再看自家老父亲,正眼观鼻、鼻观心,闷声不吭大口吃肉大口吃饭,明显是不想管这件事了。
也是意料之内。
众所周知,宁国公他老人家……惧内。
宁修仁放弃了挣扎,讷讷应道,“成。这几日就去。”
老夫人甚是满意,眯着眼看向自家格外言简意赅的小儿子,淡淡哼了声,“听说人姑娘也是小地方出来的,大抵没见过什么世面。既然答应护着人姑娘了,往后抽空,就带着人多走动走动,毕竟……有些人难免蠢蠢欲动,正好借机敲打敲打。”
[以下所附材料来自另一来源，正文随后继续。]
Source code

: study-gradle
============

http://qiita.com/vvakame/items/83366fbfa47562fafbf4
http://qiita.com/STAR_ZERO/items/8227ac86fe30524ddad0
声线温和,气势都敛着,只说完之后的淡哼,掩了骨血里的锐利和霸道。
宁修远叹了口气,搁下筷子靠向椅背,“您想多了……”
“怎么想多了?人好好一姑娘,初来乍到在风尘居安安静静谋生,偏惹了你这小子。如今满朝文武皆知被你护在羽翼之下,你想过没,如今有多少看你不顺眼又拿你没办法的人,会将矛头指向那个无辜的姑娘家?”
安安静静谋生?宁修远挑了挑眉头,嘴角微勾,那丫头……可不是什么图个安安静静谋生的人,她来燕京城,必然是想要掀起一些风浪来的,甚至……是血雨腥风。
不过他没吱声,也没辩解,因为母亲说的这些话的确都是真的。